Then you don't have to worry about the possibility of lead paint on a stainless yardstick ;)
 
just a reminder regarding measuring volumes; obviously measure them at similar temperature (not cold water and just before the boil)
 
Is there a possibility that hanging gives closer to .05 gal/lb? I recall I boiled it down from 1.043 to 1.053 in an hour, this calculates to 1 gal/hour roughly. The only way .1 gal/lb would make sense is if my boil-off was around .5 gal/hour.

For whatever reason these dipstick methods sound a bit janky. Maybe I'll have to cave for a sight glass... Or maybe I won't. Ha.

I do need to just measure it.
 
My ruler measures down to 1/16th of an inch, which calculates out to like 6 ounces of fluid. That's way more precise than any sight glass or dip stick.

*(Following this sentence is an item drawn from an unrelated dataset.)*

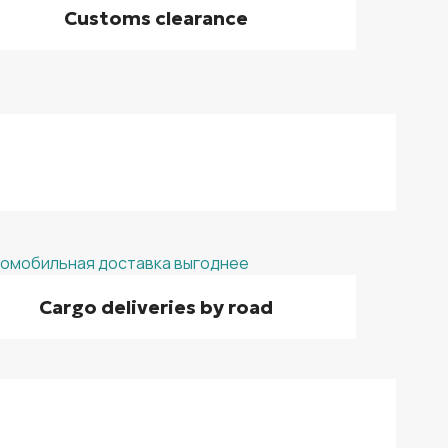
Customs clearance
Cargo deliveries by road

If you don't have volume measurements, then you can't determine your grain absorption.
 
OP is using a keggle which are not linear volume with respect to height. Simple dip stick imo better for a keggle. Fwiw you only need a few 1/2 gallon marks on the stick in the ranges of total water and post boil volume.

Interpolate b/w marks.

Only difference b/w a sight glass and a dip stick is that ones inside, and the other is outside the kettle, same concept.
 
Incase anyone is wondering, I finally put a sight glass on my setup. With my crush, I'm getting exactly .05 gal/lb absorption rate with bag drain until boil, no sparge, yeilding a very consistent 80% efficiency.

Boil-off is around 1 gal/hour.
 
I'm getting exactly .05 gal/lb absorption rate with bag drain until boil, no sparge, yeilding a very consistent 80% efficiency.

.

The squeezeaholics will never believe this. They look so forward to putting on their gloves and squeezing a freshly pulled wort laden bag, oh they feel they are being so productive.

I guess no one has explained gravity to them :)
 
Incase anyone is wondering, I finally put a sight glass on my setup. With my crush, I'm getting exactly .05 gal/lb absorption rate with bag drain until boil, no sparge, yeilding a very consistent 80% efficiency.

Boil-off is around 1 gal/hour.

That's the number I use. .2qt/lb = .05gal/lb
 
I’m thinking of trying a batch without squeezing!

Typically you don’t go cold turkey with the squeezing. Best approach is imo to let the bag drain for thirty minutes then give it a squeeze, this is the moment you realize there is not much left at all to squeeze so you gently fall out of love with the added effort of squeezing.

It’s a process of realization. You gotta learn your way out of squeezing, not just declare it, that will never work, the temptation is far too great.